TASK GOAL:
Please write out, exactly, every line of the listing from its first line through the one that includes "left back paw: (665, 532)".

RECORDED INFORMATION:
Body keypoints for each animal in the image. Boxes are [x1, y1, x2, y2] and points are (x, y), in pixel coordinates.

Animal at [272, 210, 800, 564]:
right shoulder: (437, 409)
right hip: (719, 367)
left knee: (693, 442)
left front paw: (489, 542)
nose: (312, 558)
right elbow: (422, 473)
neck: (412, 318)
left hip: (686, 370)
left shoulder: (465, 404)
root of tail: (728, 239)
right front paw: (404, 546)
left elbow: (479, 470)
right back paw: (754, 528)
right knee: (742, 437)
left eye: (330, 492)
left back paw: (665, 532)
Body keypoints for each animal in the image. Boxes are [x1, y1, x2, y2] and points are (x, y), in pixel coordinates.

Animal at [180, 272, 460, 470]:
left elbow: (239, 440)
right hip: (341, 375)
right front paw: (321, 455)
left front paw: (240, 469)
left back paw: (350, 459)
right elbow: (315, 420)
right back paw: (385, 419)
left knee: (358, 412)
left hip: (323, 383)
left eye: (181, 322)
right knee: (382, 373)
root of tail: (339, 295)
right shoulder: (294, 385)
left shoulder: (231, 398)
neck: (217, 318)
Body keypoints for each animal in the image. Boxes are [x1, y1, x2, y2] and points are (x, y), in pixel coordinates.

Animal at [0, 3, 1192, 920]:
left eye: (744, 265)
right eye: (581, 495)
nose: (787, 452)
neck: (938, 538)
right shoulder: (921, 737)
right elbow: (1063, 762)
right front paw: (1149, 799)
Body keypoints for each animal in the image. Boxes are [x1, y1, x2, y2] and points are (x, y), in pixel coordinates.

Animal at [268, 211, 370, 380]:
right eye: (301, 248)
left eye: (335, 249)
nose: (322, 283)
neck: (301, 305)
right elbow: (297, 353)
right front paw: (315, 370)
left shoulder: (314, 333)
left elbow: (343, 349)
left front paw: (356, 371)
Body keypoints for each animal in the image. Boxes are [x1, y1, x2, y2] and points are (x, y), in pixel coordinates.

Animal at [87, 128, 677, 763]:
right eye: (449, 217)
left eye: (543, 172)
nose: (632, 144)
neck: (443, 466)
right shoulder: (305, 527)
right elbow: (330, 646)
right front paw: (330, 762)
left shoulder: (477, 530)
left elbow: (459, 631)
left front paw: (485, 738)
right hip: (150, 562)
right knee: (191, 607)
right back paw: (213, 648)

RESULT OF THIS TASK:
Body keypoints for each animal in the image. Boxes are [x1, y1, x2, y2] and points are (x, y), in pixel coordinates.

Animal at [272, 210, 800, 564]:
right shoulder: (437, 409)
right hip: (719, 367)
left knee: (693, 442)
left front paw: (489, 542)
nose: (312, 558)
right elbow: (422, 473)
neck: (412, 318)
left hip: (686, 370)
left shoulder: (465, 404)
root of tail: (728, 239)
right front paw: (404, 546)
left elbow: (479, 470)
right back paw: (754, 528)
right knee: (742, 437)
left eye: (330, 492)
left back paw: (665, 532)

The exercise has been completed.